Airflow 2: Check if a task still exists or not with task_id

925 Views Asked by At

we have created a task for sensor operation, but the task name will be dynamically updated. i.e., f"{table_name}_s3_exists". We have a scenario where we have to check a table's location twice, but if the task is still present, we don't have to create the sensor. Is there a way to find whether the task exists or not within the DAG during building ?

3

There are 3 best solutions below

0
On

You could try the get_tasks endpoint in the Airflow REST API. The endpoint returns a lot of information for tasks in a given DAG.

1
On

The CLI command

airflow tasks list [-h] [-S SUBDIR] [-t] [-v] dag_id

will give you list of all the dags.

https://airflow.apache.org/docs/apache-airflow/stable/cli-and-env-variables-ref.html#list_repeat6

You can also use the REST API to get the same info: https://airflow.apache.org/docs/apache-airflow/stable/stable-rest-api-ref.html#operation/get_tasks

0
On

If you are looking for a programmatic way to solve this problem, why not maintain a list of the task ids that you have utilized and check if the id is present in the list or not?

Example: Let's say you have a list of bucket ids looping over which you are creating the tasks in airflow

buckets = ['1', '2', '3'] # and so on
task_ids = []
for b in buckets:
    if b not in task_ids:
        task = BashOperator() # create task
        previous_tas >> task
        task_ids.append(b)

Hope this helps.

## Dataset excerpts
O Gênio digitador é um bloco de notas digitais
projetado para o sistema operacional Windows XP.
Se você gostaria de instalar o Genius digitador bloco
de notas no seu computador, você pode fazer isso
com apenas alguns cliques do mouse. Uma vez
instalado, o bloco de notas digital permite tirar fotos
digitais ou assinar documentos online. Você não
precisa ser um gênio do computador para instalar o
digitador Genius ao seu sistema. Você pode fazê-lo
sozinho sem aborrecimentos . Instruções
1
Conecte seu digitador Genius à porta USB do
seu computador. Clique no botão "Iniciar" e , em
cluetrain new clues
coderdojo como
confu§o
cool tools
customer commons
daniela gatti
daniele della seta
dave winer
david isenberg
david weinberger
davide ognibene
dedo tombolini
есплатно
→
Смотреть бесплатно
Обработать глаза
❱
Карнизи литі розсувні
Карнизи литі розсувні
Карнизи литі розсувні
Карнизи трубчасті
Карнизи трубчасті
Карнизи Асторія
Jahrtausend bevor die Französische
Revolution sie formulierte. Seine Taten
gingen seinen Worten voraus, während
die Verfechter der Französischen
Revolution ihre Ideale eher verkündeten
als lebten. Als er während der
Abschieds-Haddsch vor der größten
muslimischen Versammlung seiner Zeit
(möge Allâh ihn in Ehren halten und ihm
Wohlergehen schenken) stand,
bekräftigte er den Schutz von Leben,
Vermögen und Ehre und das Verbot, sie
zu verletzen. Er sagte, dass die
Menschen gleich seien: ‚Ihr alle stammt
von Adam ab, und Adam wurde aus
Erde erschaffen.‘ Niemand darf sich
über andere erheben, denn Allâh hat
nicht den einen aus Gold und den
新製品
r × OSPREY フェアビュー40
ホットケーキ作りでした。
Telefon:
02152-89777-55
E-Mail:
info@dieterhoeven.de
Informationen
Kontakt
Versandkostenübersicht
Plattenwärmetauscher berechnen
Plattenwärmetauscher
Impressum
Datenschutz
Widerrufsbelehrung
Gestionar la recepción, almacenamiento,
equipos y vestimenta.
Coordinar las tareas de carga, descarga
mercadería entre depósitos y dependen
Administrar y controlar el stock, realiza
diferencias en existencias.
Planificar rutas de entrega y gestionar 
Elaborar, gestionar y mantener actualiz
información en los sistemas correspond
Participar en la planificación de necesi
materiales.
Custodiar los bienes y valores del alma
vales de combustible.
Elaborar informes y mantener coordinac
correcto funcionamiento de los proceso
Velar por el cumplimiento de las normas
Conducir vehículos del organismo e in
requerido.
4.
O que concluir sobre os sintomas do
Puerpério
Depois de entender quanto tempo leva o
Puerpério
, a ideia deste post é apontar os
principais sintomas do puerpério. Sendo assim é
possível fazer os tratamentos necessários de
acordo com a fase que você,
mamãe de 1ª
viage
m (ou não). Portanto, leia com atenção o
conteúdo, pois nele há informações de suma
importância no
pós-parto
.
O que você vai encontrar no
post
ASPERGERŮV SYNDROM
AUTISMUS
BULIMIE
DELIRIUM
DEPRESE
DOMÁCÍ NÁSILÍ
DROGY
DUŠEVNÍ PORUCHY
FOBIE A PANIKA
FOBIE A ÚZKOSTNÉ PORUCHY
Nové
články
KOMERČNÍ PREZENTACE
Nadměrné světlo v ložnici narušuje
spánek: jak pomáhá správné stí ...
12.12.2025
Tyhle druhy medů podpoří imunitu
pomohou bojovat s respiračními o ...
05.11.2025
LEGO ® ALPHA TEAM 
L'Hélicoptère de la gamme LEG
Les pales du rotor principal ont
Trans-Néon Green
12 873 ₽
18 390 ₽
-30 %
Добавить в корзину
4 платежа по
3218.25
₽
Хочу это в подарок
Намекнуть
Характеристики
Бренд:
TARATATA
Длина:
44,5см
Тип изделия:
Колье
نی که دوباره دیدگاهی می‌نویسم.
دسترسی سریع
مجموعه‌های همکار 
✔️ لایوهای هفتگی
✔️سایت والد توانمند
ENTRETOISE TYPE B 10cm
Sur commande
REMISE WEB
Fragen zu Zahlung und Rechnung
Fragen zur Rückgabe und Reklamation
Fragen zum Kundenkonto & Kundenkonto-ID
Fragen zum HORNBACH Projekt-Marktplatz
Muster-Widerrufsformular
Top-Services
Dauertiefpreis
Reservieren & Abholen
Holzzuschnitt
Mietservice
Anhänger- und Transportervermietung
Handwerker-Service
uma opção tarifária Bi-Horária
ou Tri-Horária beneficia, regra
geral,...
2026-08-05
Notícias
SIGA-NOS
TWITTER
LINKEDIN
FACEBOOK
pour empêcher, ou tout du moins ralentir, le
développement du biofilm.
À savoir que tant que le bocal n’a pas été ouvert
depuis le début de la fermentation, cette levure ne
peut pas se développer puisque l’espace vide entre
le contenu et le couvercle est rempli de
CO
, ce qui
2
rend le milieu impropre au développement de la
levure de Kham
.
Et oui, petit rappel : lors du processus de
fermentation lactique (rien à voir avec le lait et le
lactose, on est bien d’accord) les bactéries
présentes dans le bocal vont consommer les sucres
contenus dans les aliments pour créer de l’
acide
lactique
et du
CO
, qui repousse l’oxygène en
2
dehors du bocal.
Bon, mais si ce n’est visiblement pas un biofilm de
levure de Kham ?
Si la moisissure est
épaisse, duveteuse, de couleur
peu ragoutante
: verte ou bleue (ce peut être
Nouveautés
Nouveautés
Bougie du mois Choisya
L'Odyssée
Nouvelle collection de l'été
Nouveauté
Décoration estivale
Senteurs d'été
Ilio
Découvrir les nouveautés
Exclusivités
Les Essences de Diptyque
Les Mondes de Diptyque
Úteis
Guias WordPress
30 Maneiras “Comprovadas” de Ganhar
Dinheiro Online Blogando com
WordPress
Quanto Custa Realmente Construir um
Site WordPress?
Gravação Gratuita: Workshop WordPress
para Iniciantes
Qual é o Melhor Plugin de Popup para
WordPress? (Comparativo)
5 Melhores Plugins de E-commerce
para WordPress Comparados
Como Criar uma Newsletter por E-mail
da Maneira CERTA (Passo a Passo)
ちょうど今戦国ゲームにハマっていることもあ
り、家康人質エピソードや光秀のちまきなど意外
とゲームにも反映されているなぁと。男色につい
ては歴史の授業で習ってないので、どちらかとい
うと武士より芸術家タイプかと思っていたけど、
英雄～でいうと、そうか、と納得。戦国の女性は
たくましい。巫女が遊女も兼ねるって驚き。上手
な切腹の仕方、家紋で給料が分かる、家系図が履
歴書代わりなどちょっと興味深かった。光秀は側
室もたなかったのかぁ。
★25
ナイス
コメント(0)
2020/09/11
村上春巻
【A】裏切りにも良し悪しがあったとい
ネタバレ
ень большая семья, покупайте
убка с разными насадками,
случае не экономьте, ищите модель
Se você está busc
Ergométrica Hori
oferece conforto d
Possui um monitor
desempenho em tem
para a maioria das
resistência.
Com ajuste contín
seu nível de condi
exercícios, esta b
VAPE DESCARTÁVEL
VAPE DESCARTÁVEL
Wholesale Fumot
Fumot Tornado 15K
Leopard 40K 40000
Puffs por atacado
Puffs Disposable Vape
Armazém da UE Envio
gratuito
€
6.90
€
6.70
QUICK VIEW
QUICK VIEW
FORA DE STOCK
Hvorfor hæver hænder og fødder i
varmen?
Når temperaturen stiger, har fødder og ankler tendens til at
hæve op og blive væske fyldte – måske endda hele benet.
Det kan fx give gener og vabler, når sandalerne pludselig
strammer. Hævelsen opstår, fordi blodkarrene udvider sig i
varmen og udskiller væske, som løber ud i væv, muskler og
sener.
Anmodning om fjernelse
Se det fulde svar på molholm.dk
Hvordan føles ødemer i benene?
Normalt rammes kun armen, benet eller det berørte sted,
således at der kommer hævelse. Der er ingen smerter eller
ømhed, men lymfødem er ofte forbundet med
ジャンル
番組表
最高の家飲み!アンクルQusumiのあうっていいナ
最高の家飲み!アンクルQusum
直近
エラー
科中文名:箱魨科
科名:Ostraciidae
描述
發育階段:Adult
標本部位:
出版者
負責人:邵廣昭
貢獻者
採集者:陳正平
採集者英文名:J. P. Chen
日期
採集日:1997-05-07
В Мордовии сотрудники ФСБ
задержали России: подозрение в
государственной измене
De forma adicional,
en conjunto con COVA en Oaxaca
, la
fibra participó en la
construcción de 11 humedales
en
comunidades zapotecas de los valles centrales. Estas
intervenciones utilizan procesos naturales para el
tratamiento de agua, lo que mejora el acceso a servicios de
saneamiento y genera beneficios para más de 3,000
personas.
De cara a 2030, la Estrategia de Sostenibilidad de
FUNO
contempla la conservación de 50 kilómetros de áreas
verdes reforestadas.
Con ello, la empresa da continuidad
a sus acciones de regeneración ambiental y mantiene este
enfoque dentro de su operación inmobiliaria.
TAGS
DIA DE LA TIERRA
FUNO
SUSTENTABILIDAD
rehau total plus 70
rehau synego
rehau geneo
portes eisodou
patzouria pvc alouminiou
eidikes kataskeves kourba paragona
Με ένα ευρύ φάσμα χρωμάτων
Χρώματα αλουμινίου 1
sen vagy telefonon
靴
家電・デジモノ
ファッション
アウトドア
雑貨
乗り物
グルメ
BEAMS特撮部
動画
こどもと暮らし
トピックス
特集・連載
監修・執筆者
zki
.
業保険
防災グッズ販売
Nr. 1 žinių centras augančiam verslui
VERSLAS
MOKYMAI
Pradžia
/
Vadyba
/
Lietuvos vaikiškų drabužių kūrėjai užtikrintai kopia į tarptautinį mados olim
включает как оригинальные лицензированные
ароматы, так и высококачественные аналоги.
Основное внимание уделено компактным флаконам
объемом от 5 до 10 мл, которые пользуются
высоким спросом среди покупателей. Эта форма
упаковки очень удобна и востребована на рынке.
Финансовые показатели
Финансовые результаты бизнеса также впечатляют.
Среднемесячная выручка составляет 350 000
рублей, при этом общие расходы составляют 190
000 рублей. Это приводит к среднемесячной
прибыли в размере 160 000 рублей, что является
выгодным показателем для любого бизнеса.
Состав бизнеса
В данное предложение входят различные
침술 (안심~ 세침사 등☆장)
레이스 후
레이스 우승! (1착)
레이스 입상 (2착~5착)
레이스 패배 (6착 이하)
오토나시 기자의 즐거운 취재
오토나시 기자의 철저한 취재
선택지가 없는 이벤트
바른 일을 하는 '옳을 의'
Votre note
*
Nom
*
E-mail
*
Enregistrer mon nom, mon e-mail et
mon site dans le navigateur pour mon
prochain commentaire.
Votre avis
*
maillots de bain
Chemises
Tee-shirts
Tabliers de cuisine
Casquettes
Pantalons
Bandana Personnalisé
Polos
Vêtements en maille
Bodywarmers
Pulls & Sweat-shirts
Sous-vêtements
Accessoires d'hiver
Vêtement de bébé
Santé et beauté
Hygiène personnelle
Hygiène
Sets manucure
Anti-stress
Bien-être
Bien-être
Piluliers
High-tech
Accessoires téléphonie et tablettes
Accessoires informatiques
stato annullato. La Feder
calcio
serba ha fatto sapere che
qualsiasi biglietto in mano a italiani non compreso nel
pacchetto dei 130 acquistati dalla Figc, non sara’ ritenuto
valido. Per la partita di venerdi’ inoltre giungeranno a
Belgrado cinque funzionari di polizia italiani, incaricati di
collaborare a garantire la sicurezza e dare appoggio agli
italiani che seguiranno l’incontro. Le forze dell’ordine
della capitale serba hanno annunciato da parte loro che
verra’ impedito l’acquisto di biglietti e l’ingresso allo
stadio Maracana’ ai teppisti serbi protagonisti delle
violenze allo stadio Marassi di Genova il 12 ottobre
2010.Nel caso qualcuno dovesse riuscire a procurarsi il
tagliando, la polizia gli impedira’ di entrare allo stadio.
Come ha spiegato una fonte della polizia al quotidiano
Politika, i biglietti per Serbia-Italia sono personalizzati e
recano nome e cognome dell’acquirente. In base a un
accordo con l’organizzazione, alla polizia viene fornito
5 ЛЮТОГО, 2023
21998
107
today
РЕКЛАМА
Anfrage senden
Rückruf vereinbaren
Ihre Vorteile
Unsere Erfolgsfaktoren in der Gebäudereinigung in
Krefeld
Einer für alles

## To do
A - Rewrite the paragraph in the Airflow thread that begins "we have created a task for sensor operation" in a shorter form, keeping its main facts.
B - Please print everything in the entries from their very first line down to the line that contains "mercadería entre depósitos y dependen", with both of those lines included.

## Solutions below
A - A sensor task is named dynamically as f"{table_name}_s3_exists". A table's location must be checked twice, but if the task already exists, the sensor shouldn't be created again. Is there a way to tell, while the DAG is being built, whether the task exists?

B -
O Gênio digitador é um bloco de notas digitais
projetado para o sistema operacional Windows XP.
Se você gostaria de instalar o Genius digitador bloco
de notas no seu computador, você pode fazer isso
com apenas alguns cliques do mouse. Uma vez
instalado, o bloco de notas digital permite tirar fotos
digitais ou assinar documentos online. Você não
precisa ser um gênio do computador para instalar o
digitador Genius ao seu sistema. Você pode fazê-lo
sozinho sem aborrecimentos . Instruções
1
Conecte seu digitador Genius à porta USB do
seu computador. Clique no botão "Iniciar" e , em
cluetrain new clues
coderdojo como
confu§o
cool tools
customer commons
daniela gatti
daniele della seta
dave winer
david isenberg
david weinberger
davide ognibene
dedo tombolini
есплатно
→
Смотреть бесплатно
Обработать глаза
❱
Карнизи литі розсувні
Карнизи литі розсувні
Карнизи литі розсувні
Карнизи трубчасті
Карнизи трубчасті
Карнизи Асторія
Jahrtausend bevor die Französische
Revolution sie formulierte. Seine Taten
gingen seinen Worten voraus, während
die Verfechter der Französischen
Revolution ihre Ideale eher verkündeten
als lebten. Als er während der
Abschieds-Haddsch vor der größten
muslimischen Versammlung seiner Zeit
(möge Allâh ihn in Ehren halten und ihm
Wohlergehen schenken) stand,
bekräftigte er den Schutz von Leben,
Vermögen und Ehre und das Verbot, sie
zu verletzen. Er sagte, dass die
Menschen gleich seien: ‚Ihr alle stammt
von Adam ab, und Adam wurde aus
Erde erschaffen.‘ Niemand darf sich
über andere erheben, denn Allâh hat
nicht den einen aus Gold und den
新製品
r × OSPREY フェアビュー40
ホットケーキ作りでした。
Telefon:
02152-89777-55
E-Mail:
info@dieterhoeven.de
Informationen
Kontakt
Versandkostenübersicht
Plattenwärmetauscher berechnen
Plattenwärmetauscher
Impressum
Datenschutz
Widerrufsbelehrung
Gestionar la recepción, almacenamiento,
equipos y vestimenta.
Coordinar las tareas de carga, descarga
mercadería entre depósitos y dependen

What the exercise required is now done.